Les médias versent dans et la sensation, au lieu de la communication Les médias tunisiens, qui étaient muselés durant 23 ans, se sont lancés dans une course effrénée pour dire tout, et n'importe quoi. C'est l'anarchie totale dans le paysage médiatique, dans le cadre de l'ouverture totale et de la libre expression. Plusieurs médias, de tout genre, cherchaient plutôt la sensation que la vraie communication en temps de crise. On donnait le micro à tout le monde et sans réserve. On publiait des informations, sans vérifier leur véracité. On invite les analystes qui « matraquent » le gouvernement, seulement, pour s'ériger comme les défenseurs de la voix du peuple. Les médias n'ont pas eu conscience de leur vrai rôle dans cette période critique de l'histoire du pays. Ils ont une grande responsabilité dans ce qui se passe aujourd'hui en Tunisie, que ce soit sur le plan sécuritaire, politique, et social. La chaîne nationale, qui a succombé au chantage des jeunes de la Kasbah, leur a ouvert les plateaux, pour qu'apparaisse quelqu'un qui appelle à appliquer la peine de mort pour Ghannouchi, sans un véritable rappel à l'ordre, ou refus de cet appel à la haine. L'ex premier ministre a été bien touché par ces paroles, venant d'une chaîne publique. La stratégie de communication des médias tunisiens a connu des dérapages impardonnables, qui dénotent d'une immaturité flagrante. Mais, ils ont leur excuses : ils ne sont pas habitués à cette marge de liberté.
Les partis politiques : quasi absents Dans les pays développés et démocratiques, ce sont les partis politiques qui portent la voix des peuples. Ils expriment leurs revendications, parlent en leurs noms, proposent à leur place, critiquent l'action du gouvernement...Or en Tunisie, les partis politiques étaient tous muets et ne communiquent plus. Ce mutisme a laissé la place à plusieurs voix, irresponsables, qui ont manipulé et diffuser les informations qui poussent au soulèvement populaire, plutôt que celle qui calment. Les partis politiques sont encore une fois dépassés par les évènements, et pris à contre-pied par « facebook », twitter et autres vrais canaux de la libre expression. Or ces jeunes ont besoin d'encadrement et de canalisation pour rationaliser leurs demandes et expliquer la portée de leur revendication.
Les entreprises doivent faire leur communication Les entreprises tunisiennes vivent actuellement une crise profondre, suite à une crise mondiale qui n'a pas fini de les faire souffrir. S'ajoutent les conflits sociaux dans plusieurs entreprises, avec des revendications syndicales urgentes et qui ont paralysé plusieurs secteurs et entreprises.

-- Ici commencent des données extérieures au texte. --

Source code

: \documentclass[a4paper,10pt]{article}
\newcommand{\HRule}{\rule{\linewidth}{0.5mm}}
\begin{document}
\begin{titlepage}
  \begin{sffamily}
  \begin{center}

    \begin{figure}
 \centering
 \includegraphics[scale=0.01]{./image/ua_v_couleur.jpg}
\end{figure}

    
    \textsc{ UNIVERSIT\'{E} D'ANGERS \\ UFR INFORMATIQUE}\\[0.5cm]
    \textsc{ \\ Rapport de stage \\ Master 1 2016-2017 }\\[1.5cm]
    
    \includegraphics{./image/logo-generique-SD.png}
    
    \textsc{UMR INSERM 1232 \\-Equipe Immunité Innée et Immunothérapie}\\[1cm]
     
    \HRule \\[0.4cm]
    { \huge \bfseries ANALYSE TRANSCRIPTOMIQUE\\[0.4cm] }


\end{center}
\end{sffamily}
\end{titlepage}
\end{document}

C'est pour cette raison que les entreprises tunisiennes doivent communiquer pour expliquer la situation de leurs affaires, les risques pour l'entreprise et sa situation financière. Cette communication doit être faite dans la transparence totale et avec la participation des partenaires sociaux. La communication de l'entreprise permet de lever certaines incompréhensions et certains malentendus et ainsi éviter des conflits sociaux et établir un climat social propice pour une meilleure productivité et une amélioration de la compétitivité.

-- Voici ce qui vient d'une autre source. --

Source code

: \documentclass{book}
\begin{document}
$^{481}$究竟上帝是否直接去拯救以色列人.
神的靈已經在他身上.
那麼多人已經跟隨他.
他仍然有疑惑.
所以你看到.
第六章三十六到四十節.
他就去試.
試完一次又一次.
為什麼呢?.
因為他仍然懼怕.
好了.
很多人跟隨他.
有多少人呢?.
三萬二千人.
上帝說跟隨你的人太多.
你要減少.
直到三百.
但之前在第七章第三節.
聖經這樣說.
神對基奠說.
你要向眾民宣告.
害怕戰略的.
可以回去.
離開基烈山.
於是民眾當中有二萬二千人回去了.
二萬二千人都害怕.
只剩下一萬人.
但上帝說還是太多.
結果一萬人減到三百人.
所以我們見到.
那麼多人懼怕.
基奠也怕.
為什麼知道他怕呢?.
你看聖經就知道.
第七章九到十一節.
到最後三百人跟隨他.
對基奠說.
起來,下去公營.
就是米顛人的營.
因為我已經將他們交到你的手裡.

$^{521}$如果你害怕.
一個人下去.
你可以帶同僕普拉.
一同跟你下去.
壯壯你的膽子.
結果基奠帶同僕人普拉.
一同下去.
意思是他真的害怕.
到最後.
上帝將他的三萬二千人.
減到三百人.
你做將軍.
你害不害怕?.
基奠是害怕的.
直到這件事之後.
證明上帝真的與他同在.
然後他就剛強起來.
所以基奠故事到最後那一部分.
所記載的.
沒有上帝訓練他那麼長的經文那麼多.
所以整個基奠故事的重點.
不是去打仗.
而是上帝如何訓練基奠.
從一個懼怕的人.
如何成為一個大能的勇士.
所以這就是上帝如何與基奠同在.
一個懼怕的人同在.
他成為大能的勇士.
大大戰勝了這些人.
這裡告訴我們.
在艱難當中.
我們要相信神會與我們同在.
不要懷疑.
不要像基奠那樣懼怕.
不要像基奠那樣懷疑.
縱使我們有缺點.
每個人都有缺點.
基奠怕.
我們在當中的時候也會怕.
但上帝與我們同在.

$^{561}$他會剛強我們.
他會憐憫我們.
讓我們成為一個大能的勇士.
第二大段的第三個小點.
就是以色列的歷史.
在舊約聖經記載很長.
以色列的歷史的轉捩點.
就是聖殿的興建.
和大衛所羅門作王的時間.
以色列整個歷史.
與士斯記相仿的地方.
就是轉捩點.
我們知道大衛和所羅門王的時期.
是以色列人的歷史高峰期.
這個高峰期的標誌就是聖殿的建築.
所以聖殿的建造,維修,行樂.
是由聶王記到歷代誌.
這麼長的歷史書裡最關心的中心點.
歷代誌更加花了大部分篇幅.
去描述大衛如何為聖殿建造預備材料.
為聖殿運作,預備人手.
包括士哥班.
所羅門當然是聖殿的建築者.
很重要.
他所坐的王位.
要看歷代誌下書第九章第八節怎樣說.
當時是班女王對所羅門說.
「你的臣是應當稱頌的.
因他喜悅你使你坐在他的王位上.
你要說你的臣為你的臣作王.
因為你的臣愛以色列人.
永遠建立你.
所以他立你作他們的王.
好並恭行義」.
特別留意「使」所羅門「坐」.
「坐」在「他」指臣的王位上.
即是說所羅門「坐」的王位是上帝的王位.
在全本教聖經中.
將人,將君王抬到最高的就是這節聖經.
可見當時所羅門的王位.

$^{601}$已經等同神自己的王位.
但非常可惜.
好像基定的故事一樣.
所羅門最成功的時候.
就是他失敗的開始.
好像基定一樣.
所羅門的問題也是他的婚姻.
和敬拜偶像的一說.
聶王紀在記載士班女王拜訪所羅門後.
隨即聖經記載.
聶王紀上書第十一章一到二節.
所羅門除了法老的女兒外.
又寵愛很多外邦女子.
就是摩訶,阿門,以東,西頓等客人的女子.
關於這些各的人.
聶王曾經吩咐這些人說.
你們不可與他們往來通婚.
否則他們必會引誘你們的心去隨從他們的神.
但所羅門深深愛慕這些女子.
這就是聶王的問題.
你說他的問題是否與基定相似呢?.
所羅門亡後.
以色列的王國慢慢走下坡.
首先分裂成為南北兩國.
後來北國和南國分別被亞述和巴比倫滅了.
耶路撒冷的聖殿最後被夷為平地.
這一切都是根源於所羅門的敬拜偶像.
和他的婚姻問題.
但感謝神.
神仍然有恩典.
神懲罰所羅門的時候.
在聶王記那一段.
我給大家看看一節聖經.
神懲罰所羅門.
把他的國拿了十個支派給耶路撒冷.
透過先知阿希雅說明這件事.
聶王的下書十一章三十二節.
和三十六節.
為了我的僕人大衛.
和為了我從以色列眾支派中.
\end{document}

L'UGTT tire les ficelles ? Durant les 20 derniers jours et après avoir été très active sur la scène politique, l'UGTT s'est soudainement retirée, après avoir donné son aval pour le deuxième gouvernement. Les portes-paroles, et les membres de l'UGTT se faisaient de plus en plus rares sur les plateaux de télévision, les journaux et les radios. Un retrait qui traduit un consentement vis-à-vis des actions de ce gouvernement. Il s'est avéré, selon mon analyse, que cette stratégie de ne pas communiquer, cache derrière elle, une communication dans les couloirs. La preuve de cette communication en silence, s'est avérée après la démission du gouvernement de Ghannouchi, demandée au dernier jour, c'est-à-dire Dimanche dernier, par l'UGTT. Comment la centrale syndicale, ne laisse que 20 jours pour juger le gouvernement ? Comment l'UGTT, qui a eu satisfaction sur plusieurs points de ses revendications, juge aujourd'hui que le gouvernement n'a pas respecté le programme préétabli ? La centrale syndicale, exige qu'elle soit consultée sur toutes les décisions, mais de quel droit, et au nom de quelle légitimité ? Pourquoi on se tait sur certains documents qui circulent sur le net sur les lots de terrains à Carthage octroyés pour toute la famille Jrad ? Autant de questions, qui sont des énigmes et sèment le doute sur le rôle apparent et caché de l'UGTT, qui a adopté durant des jours la stratégie de la communication secrète.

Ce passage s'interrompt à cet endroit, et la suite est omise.